Soal Latihan
A) Tentukan apakah setiap pernyataan berikut sesuai dengan teks tentang skala Fahrenheit. Jawab ya atau tidak, lalu kutip kata-kata teks yang menjadi dasarnya. (i) Gabriel Fahrenheit adalah pembuat botol sekaligus fisikawan amatir dari Jerman. (ii) Alat pengukur temperatur pertama kali dibuat oleh Fahrenheit pada tahun 1714. (iii) Fahrenheit memilih air raksa karena harganya murah.
B) Tulislah lanjutan teks tentang skala Fahrenheit, dimulai sesudah kalimat terakhirnya.

Teks Bacaan
Mengapa temperatur beku dan didih air pada skala Fahrenheit memiliki angka aneh: 32 dan 212 derajat?
Untuk kejadian sehari-hari macam membeku dan mendidihnya air, kedua angka tersebut memang aneh, bahkan bagi mereka yang biasa menggunakannya. Angka-angka tersebut telanjur demikian karena seorang pembuat botol dan fisikawan amatir Jerman bernama Gabriel Fahrenheit (1686-1736) membuat beberapa keputusan buruk.
Peralatan untuk mengukur temperatur sudah ada sejak sekitar 1592, walaupun belum seorang pun tahu definisi temperatur, dan tidak seorang pun mencoba memasang angka-angka pada alat ukur itu.
Maka pada tahun 1714 Fahrenheit membuat tabung kaca berisi benang air raksa yang sangat tipis. Ia memilih benda cair itu karena cantik, mengkilap, dan mudah dilihat sewaktu naik atau turun akibat pemuaian atau penyusutan karena mengalami pemanasan dan pendinginan. Akan tetapi termometer Fahrenheit, seperti alat sejenis terdahulu, mirip jam tanpa angka. Terpikir olehnya untuk memasangangka-angka pada alatnya, maksudnya supaya orang lebih mudah membuat perbandingan.

Data yang Ditampilkan
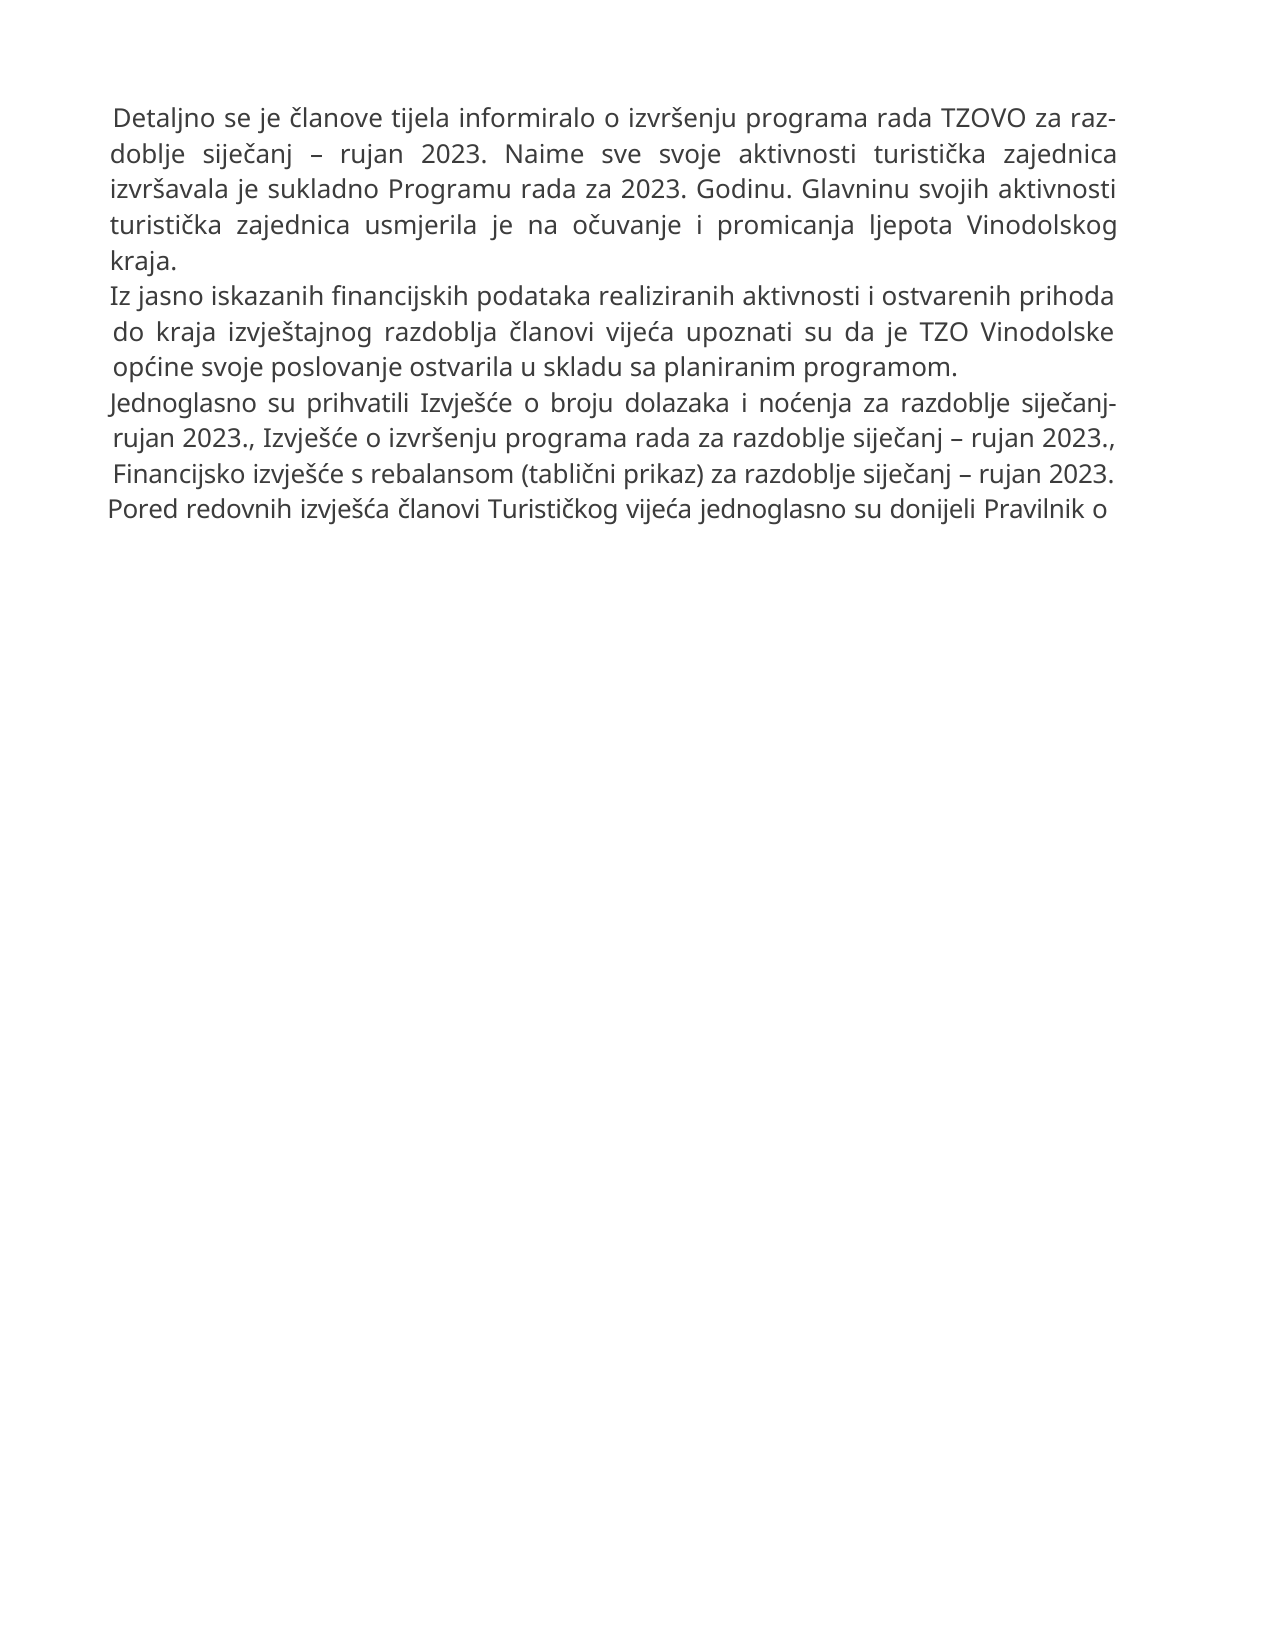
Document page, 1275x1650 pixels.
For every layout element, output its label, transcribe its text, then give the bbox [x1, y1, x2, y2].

Kunci Jawaban
A)
(i) Ya: "seorang pembuat botol dan fisikawan amatir Jerman bernama Gabriel Fahrenheit (1686-1736)".
(ii) Tidak: "Peralatan untuk mengukur temperatur sudah ada sejak sekitar 1592".
(iii) Tidak: "Ia memilih benda cair itu karena cantik, mengkilap, dan mudah dilihat sewaktu naik atau turun".

B)
Maka Fahrenheit mulai merancang seperangkat angka untuk dituliskan pada tabung kacanya. Namun susunannya harus sedemikian sehingga air raksa akan naik ke angka yang sama pada semua termometer ketika berada pada temperatur yang sama. Dan di sinilah Gabriel mulai berulah. Para sejarahwan mungkin masih berdebat soal jalan pikirannya sesungguhnya, namun cerita berikut mungkin cukup masuk akal.
Pertama, ia berpendapat bahwa karena sebuah lingkaran penuh memiliki 360 tahap yang disebut derajat, alangkah baiknya jika termometer pun memiliki 360 tahap-sekalian menyebutnya derajat-untuk rentang antara temperatur air beku dan temperatur air mendidih. Akan tetapi 360 akan menyebabkan tiap derajatnya terlalu kecil, maka sebagai ganti ia memilih 180.
Kini mantaplah satu derajatnya: yakni tepat 1/ 180 jarak pada tabung antara tanda air membeku dan tanda air mendidih. Selanjutnya ia masih bingung soal angka yang akan dipakai. Nol dan 180? 180 dan 360? Atau, 32 dan 212? (Bukankah 212 -32 = 180?)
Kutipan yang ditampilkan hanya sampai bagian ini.